Has there ever been a writer who more urgently needed a pseudonym? Ennis Willie doesn't exactly sound right for some reason(s). Still, I am intrigued. So I'm off to my library site. And then -- as a last resort -- Amazon.

September 22, 2014  
Blogger Peter Rozovsky said...

From an interview included with Sand's Game, the volume under discussion here:

"Did you write under any pen names during this period? If so, which ones and for what publishers? Inquiring collectors want to know! '

"Most writers have at least one pen name. Magazines are very averse to publishing more than one story in the same issue by the same author. I had one in reserve for that purpose. It was never used on a book. I don’t think I’m prepared to confess what it was. Maybe after the torture . . ."

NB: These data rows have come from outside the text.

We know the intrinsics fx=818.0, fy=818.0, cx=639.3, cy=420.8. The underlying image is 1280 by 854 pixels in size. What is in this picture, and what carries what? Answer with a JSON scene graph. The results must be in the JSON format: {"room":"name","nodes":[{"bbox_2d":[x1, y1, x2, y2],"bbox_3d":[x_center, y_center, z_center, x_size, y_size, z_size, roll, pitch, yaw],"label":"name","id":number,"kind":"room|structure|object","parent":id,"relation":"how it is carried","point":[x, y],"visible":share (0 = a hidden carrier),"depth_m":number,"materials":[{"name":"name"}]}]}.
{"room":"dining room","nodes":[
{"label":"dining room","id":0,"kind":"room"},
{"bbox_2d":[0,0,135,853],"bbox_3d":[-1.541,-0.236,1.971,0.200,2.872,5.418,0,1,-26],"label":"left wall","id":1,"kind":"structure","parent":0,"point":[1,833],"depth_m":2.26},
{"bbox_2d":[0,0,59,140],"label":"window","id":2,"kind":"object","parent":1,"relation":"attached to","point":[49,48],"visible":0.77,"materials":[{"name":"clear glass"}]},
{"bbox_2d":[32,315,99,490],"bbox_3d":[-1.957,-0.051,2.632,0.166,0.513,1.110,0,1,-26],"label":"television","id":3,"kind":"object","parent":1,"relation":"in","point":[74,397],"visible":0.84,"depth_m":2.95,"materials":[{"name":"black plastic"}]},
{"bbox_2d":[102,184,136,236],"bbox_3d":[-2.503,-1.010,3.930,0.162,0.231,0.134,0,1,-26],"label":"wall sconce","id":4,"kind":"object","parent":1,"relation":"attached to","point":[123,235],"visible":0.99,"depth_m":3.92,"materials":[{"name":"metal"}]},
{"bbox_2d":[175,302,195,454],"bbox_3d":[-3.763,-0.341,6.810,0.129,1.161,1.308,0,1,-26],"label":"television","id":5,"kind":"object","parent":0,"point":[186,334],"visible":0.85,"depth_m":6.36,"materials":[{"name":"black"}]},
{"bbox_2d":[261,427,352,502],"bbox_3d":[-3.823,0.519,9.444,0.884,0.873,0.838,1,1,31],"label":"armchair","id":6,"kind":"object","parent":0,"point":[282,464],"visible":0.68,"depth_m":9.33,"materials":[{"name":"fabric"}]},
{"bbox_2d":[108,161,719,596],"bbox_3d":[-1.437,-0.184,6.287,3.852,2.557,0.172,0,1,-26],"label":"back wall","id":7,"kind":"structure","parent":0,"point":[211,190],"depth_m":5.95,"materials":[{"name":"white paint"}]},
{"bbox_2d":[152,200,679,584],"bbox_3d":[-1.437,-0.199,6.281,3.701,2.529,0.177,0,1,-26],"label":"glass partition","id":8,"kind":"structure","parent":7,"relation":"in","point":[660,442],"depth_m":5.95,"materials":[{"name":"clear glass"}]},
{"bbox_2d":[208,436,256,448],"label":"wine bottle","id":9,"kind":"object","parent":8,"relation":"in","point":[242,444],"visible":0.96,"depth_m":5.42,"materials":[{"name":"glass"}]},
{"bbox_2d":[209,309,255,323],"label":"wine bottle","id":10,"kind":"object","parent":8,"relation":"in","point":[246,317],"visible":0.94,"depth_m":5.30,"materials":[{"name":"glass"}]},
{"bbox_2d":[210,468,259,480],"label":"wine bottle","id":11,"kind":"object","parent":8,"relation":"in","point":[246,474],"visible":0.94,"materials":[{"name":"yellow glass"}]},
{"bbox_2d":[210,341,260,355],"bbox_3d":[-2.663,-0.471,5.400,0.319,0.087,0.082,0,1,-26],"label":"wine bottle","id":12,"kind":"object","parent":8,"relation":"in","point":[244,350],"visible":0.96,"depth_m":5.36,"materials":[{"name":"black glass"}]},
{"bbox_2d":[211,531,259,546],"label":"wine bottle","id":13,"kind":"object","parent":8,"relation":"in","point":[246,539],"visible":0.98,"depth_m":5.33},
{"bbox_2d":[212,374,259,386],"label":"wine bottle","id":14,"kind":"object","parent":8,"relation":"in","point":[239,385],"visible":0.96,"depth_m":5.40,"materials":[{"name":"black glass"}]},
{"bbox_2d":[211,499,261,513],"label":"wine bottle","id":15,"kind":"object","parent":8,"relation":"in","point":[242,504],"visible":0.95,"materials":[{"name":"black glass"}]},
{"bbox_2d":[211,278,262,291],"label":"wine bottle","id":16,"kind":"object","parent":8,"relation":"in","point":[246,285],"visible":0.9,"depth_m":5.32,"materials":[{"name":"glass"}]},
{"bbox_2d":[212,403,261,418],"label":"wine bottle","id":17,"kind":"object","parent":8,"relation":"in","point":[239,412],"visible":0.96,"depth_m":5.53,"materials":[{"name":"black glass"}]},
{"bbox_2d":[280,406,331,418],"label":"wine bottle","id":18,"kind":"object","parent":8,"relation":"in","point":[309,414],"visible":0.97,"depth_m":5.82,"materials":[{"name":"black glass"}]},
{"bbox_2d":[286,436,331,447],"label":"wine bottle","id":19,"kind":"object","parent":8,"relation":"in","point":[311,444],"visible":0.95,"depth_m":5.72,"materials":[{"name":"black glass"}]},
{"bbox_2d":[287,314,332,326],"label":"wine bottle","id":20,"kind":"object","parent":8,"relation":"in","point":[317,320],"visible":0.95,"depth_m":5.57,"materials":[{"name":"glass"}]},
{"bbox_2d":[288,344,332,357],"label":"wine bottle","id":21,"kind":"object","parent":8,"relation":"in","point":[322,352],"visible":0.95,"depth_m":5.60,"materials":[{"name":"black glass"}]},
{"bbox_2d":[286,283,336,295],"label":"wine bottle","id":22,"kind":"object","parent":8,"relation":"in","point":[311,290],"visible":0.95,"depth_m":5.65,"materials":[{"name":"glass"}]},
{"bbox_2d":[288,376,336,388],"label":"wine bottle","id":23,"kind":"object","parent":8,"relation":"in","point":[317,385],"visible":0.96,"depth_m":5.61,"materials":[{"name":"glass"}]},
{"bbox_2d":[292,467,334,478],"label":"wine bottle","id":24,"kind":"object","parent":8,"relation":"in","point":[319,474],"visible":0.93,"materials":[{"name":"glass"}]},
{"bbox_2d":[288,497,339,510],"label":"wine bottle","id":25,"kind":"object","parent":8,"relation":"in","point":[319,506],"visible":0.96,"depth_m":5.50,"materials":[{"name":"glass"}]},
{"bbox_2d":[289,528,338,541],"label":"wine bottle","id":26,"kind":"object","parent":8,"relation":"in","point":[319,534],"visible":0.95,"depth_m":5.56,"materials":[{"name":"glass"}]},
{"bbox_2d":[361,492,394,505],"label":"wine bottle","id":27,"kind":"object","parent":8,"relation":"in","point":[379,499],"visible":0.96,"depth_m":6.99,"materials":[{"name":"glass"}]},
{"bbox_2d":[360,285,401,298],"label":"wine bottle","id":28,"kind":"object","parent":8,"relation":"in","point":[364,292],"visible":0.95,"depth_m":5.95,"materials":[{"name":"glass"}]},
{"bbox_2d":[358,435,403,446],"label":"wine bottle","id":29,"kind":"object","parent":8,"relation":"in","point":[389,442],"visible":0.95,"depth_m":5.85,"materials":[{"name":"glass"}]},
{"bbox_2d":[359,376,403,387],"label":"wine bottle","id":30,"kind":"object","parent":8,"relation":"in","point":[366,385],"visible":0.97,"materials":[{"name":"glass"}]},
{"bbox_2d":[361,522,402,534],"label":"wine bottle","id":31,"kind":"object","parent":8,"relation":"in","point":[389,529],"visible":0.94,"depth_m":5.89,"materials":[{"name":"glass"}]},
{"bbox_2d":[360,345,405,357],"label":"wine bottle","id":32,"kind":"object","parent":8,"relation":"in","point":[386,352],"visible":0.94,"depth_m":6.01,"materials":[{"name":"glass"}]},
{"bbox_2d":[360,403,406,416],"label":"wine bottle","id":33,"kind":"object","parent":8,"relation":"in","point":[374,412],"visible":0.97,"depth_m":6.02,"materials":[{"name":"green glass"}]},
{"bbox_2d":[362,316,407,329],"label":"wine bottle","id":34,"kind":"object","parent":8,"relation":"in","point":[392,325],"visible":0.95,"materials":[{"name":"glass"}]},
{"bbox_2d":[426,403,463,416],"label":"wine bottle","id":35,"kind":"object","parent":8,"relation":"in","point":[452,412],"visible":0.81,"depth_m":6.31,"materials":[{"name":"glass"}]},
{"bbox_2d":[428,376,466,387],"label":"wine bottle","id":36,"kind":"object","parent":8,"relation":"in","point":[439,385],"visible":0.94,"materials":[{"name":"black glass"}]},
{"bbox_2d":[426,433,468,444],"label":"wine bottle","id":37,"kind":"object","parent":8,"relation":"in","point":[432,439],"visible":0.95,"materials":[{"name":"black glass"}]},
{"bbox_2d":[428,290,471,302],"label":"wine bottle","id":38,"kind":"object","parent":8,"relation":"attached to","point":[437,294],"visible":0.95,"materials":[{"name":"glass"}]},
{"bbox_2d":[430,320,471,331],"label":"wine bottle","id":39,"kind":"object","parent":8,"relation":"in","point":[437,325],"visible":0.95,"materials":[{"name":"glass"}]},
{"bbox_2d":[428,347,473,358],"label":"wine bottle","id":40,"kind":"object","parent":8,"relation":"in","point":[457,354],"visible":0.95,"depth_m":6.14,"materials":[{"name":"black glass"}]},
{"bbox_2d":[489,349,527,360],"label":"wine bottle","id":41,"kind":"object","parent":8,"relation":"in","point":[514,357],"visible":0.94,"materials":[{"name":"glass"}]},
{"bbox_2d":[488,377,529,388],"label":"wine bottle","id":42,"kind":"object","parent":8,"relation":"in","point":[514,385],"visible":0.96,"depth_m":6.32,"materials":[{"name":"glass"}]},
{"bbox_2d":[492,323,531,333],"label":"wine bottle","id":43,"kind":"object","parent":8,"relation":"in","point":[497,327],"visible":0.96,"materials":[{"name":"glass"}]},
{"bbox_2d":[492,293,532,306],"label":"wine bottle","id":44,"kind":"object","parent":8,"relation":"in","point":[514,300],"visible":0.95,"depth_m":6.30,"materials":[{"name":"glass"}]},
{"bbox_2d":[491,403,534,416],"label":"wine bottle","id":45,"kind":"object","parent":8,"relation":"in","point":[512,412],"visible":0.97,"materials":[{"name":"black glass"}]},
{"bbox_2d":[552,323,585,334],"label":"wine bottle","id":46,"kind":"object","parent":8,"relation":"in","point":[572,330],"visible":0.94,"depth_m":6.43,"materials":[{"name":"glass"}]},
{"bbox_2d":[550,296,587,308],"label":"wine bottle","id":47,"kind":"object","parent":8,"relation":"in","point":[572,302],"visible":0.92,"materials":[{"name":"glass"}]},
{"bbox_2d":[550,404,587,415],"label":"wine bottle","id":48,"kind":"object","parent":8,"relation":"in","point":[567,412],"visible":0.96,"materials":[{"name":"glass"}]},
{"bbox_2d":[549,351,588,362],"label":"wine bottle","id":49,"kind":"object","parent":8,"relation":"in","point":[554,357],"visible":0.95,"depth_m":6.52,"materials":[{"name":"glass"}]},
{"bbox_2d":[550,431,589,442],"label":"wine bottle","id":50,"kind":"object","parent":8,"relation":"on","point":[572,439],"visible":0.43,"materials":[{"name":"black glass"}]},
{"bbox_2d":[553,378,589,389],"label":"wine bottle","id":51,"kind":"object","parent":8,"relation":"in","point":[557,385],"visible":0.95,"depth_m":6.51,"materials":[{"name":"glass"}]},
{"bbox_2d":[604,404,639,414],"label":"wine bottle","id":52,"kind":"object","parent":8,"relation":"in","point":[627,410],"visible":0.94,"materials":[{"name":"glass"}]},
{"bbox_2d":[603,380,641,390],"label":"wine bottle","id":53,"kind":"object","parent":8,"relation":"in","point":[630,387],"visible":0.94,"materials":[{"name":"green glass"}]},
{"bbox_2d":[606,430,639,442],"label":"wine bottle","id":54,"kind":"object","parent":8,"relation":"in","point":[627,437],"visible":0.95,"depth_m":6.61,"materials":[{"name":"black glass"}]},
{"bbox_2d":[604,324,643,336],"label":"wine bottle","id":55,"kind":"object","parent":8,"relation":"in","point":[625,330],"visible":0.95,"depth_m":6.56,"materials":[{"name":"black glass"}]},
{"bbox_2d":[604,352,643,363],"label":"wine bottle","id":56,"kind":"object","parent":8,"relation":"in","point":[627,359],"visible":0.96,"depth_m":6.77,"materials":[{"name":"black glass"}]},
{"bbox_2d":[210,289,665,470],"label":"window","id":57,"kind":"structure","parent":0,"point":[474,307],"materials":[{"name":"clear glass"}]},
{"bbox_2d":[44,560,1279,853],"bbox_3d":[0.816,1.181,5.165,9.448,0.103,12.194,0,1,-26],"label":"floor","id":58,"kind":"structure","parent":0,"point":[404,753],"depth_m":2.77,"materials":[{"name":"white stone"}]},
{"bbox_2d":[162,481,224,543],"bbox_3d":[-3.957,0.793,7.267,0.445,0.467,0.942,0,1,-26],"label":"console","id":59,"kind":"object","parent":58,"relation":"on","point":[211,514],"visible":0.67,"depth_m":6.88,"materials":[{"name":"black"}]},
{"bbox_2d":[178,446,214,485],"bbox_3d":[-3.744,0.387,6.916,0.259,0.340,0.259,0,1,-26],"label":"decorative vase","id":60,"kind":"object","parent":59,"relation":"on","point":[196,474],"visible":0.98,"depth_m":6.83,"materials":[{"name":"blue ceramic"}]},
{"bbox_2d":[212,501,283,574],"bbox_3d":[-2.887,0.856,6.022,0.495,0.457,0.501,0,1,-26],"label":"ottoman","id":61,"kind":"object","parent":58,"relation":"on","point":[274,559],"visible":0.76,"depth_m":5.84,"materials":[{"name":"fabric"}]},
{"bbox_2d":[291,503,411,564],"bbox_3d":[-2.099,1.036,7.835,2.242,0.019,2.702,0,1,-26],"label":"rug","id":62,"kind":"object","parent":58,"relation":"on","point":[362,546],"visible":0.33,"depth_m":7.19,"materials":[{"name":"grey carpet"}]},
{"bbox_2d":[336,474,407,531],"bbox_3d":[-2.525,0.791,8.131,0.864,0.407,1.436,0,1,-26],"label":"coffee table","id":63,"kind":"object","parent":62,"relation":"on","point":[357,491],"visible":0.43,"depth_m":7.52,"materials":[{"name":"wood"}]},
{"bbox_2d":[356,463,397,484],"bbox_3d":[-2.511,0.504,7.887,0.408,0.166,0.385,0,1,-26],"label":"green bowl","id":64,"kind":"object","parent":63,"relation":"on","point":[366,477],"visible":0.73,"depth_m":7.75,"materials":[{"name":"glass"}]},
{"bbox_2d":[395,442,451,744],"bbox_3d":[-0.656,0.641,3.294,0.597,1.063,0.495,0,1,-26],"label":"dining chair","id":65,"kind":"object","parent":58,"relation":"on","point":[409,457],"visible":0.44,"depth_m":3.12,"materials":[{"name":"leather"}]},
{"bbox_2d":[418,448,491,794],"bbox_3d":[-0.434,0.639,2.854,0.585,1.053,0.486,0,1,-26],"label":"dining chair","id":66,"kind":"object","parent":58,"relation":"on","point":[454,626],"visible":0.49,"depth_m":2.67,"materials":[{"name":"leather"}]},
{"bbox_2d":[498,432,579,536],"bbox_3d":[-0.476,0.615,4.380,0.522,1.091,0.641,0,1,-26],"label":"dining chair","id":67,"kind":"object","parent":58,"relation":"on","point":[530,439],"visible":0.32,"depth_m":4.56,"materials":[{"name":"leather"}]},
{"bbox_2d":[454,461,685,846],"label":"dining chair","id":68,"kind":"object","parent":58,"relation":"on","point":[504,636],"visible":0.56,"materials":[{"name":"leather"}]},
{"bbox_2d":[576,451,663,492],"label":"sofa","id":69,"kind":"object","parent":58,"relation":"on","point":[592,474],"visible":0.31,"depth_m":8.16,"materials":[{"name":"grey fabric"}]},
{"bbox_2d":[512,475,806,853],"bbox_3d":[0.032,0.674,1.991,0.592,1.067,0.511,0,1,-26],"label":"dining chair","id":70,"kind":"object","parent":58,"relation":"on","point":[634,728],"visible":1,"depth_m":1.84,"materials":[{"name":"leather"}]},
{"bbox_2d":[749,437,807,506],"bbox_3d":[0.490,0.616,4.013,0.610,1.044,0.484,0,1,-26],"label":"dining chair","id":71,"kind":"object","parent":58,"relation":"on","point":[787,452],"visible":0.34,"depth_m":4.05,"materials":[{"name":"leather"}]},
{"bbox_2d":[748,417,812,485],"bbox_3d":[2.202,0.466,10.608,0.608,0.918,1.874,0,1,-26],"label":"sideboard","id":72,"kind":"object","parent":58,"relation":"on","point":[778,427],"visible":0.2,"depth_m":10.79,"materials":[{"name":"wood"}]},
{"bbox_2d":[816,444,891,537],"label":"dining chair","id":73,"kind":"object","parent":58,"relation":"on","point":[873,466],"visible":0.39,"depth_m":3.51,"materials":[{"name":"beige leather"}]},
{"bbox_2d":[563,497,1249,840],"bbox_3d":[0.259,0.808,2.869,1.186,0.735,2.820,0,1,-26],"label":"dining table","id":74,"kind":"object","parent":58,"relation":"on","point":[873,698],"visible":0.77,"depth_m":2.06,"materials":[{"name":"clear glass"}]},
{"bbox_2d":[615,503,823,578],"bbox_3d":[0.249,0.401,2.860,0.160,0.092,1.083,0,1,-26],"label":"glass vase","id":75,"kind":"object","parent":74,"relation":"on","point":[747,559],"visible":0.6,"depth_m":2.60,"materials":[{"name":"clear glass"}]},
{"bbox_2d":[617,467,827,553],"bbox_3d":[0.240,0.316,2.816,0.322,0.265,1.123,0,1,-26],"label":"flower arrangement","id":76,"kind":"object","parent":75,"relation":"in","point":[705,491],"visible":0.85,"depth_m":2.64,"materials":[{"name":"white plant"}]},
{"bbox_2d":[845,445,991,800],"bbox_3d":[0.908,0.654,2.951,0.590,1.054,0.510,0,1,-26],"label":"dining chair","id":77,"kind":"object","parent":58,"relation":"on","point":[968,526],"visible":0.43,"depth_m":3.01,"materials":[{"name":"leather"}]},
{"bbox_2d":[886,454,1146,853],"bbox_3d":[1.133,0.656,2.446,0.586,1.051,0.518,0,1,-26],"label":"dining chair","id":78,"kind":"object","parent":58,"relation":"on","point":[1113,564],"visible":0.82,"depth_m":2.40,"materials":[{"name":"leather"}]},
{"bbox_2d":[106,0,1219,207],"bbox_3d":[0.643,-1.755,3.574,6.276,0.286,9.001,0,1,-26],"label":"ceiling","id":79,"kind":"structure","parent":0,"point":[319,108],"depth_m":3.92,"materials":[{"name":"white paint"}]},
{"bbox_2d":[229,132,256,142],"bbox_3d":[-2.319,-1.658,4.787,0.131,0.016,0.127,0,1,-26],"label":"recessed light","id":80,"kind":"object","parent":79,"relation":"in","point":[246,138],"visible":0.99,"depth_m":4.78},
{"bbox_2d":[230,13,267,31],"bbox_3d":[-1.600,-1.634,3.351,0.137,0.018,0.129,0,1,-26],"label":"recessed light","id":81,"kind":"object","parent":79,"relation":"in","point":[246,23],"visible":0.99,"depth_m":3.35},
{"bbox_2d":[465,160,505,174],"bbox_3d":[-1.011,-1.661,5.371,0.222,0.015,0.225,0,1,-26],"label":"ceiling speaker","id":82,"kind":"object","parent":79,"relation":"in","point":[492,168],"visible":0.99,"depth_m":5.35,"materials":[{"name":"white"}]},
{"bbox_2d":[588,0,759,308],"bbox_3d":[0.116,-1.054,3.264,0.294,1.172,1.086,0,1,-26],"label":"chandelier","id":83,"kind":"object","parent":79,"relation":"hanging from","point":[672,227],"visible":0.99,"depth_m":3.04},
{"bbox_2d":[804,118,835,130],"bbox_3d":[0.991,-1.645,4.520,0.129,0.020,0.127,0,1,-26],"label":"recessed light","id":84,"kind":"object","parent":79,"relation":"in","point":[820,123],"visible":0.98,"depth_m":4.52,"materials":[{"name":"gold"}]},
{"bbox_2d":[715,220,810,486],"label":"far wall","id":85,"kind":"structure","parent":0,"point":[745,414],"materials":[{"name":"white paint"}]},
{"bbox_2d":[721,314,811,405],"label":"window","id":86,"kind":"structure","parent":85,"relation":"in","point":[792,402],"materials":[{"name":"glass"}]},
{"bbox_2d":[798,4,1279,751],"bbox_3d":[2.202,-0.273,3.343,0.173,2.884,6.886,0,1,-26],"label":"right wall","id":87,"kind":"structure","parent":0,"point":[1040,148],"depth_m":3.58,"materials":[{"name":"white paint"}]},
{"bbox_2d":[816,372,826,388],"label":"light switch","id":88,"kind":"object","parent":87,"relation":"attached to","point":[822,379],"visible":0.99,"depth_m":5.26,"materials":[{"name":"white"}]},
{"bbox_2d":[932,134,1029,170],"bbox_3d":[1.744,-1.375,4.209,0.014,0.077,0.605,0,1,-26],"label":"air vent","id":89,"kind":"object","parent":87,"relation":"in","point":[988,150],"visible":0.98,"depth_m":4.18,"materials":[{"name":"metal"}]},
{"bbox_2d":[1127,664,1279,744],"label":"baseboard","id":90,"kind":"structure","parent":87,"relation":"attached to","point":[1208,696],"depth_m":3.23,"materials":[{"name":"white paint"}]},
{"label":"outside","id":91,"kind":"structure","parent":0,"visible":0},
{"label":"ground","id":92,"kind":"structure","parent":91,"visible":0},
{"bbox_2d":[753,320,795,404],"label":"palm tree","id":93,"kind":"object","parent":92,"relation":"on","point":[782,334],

A pseudonym would have eliminated all the Willie Ennises and Ennises and Willies that clogged my online searches for Ennis WIllie.

September 22, 2014  
Blogger RT said...

Perhaps my comment was provoked by my latest middle-school pun addiction. Ennis Willie? Shame on me. I am sending myself to my room without dinner. That'll larn me.

September 22, 2014  
Blogger Peter Rozovsky said...

In the first place, it's an elementary school pun. In the second, the very same word play occurred to me when i first heard the name.

September 22, 2014  
Blogger RT said...

Elementary school? I was a late bloomer. Perhaps my sheltered childhood until age 12 protected from such nonsense for a while. Then I began riding school busses and learning all sorts of wretched stuff from the older kids.

September 22, 2014  
Blogger Peter Rozovsky said...

School Bus Confidential!

September 22, 2014  
Blogger Bill Crider said...

I really wish I could be there for that panel. Sounds like a highlight of the convention to me.

September 23, 2014  
Blogger Peter Rozovsky said...

Bill, I was disappointed to see your name missing from the list. We'll have to have a good Willie chat next time we meet at a convention. I believe the panel will be a highlight. I am discovering most of these authors for the first time, and I expect my youthful enthusiasm will shine through.

Sure, some of the material in Sand's Game looks to have been written in first-draft haste, but man, WIllie obviously had terrific writing chops (or has, maybe I should say.)